The further you diverge from stock, the costs go up in an almost exponential fashion, particularly if you are getting heads built (count on it)..., an you are also looking at a stand-alone EMS as LJet simply won't cut it on a much larger engine. (LJet has very limited tuning ability, but the intake itself s a quite good design for the application on a ~stockish or a bit bigger engine)

A set of Webers look and sound awesome but will not make power where you want it in a Bus.

You can get a bit more out of a stockish engine and keep stock reliability and better drivability with a decent stand alone EMS, most of the real drivability magic is in the ignition map, the fuel side you simply have to give it what it wants.

Also note you are not going to make any significant gains with the factory heat exchangers hanging on the engine, an under floor diesel heater will probably be a Very Good Idea along with an A1 exhaust.

Re: Crank confusion

Posted: Thu Feb 22, 2024 10:01 am
by Timas
I am not sure if I can alter my fuel system. I need to pass smog in California and I think tunes are a no no.
Unless my smog guy doesn’t give a s@&t; fairly sure he won’t.

So going with a 74mm crank would provide minimal gains?
Or stock 71mm crank and maybe a cam upgrade.

The long hill climbs really need to be addressed.
People are complete A holes and it makes driving more dangerous.

Re: Crank confusion

Posted: Thu Feb 22, 2024 7:51 pm
by Piledriver
If you keep the stock exhaust you are pretty stuck with stock everything, power level wise... mild cam with a bit of extra ex timing to compensate for the horrible exhaust is probably the best you can to, but ljet has no computer connection, if the intake looked stock you could easily run cleaner than the ljet with a stand alone ems.
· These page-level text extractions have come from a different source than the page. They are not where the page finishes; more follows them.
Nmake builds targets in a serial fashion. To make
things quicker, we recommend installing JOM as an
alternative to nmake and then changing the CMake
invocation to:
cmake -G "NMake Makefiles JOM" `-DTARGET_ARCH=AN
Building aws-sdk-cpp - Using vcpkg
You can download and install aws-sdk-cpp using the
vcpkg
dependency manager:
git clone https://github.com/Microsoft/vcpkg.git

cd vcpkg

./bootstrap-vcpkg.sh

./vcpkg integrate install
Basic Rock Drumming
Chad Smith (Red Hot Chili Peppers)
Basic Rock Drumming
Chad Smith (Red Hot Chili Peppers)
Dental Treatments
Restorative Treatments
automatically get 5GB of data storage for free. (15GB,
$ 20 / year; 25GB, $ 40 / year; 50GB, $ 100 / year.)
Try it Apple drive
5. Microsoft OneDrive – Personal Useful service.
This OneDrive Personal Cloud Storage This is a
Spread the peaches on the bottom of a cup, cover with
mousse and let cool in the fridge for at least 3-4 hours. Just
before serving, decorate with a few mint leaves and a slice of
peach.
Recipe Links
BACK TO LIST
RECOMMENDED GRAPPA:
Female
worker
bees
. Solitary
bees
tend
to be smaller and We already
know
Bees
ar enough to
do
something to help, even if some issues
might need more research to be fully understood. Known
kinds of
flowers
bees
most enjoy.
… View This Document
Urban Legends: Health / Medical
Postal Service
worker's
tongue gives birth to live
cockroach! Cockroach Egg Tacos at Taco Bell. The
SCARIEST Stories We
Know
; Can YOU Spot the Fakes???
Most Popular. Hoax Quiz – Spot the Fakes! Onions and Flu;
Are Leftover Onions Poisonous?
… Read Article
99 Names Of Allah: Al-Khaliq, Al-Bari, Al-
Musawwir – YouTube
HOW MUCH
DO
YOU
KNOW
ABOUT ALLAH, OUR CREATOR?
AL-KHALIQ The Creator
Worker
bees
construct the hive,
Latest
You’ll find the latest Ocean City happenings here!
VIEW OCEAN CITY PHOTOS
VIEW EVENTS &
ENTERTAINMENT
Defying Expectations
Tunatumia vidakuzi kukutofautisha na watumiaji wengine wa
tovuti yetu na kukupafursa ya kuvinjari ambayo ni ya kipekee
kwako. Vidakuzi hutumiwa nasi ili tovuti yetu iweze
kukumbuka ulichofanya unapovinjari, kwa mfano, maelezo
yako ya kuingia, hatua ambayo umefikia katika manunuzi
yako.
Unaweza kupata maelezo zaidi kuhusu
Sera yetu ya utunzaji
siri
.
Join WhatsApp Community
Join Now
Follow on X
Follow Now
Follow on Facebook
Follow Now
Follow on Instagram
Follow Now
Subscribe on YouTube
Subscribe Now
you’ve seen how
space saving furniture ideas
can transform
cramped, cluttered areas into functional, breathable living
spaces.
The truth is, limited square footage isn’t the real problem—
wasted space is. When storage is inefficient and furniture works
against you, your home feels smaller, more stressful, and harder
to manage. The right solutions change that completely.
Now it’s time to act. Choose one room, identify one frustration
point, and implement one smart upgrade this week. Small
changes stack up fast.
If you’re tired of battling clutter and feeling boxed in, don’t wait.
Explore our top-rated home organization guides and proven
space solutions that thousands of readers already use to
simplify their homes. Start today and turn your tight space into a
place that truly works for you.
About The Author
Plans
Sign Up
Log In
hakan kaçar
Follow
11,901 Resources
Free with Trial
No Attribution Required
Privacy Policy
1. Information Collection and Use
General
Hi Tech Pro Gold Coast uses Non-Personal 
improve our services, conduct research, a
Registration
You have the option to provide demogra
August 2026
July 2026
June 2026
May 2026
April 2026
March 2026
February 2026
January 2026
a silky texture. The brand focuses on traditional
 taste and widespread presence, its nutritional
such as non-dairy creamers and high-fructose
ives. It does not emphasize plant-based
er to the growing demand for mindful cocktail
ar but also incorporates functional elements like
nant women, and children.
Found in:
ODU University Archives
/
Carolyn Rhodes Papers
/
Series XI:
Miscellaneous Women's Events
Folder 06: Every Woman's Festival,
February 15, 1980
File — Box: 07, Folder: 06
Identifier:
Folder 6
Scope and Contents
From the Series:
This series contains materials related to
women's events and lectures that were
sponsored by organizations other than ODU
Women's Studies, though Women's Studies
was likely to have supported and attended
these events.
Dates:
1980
Most modern ecus these days will easily fit in an ljet ecu can....

Doesnt stuff go exempt after 25 years anymore?

Re: Crank confusion

Posted: Thu Feb 22, 2024 9:41 pm
by Ol'fogasaurus
https://www.bing.com/search?q=what+ae+h ... dd&pc=LCTS

For what it is worth: this talks about high lift, short duration cam shafts and what you can get out of them.

I run them when on the sand for climbing the dunes but not over revving the engine. At one time the reground high lift short duration "re-grinds" (cam shafts) were used a lot on "junkers' running on short duration oval clay race tracks.

Again, this is info just for what you might learn about them.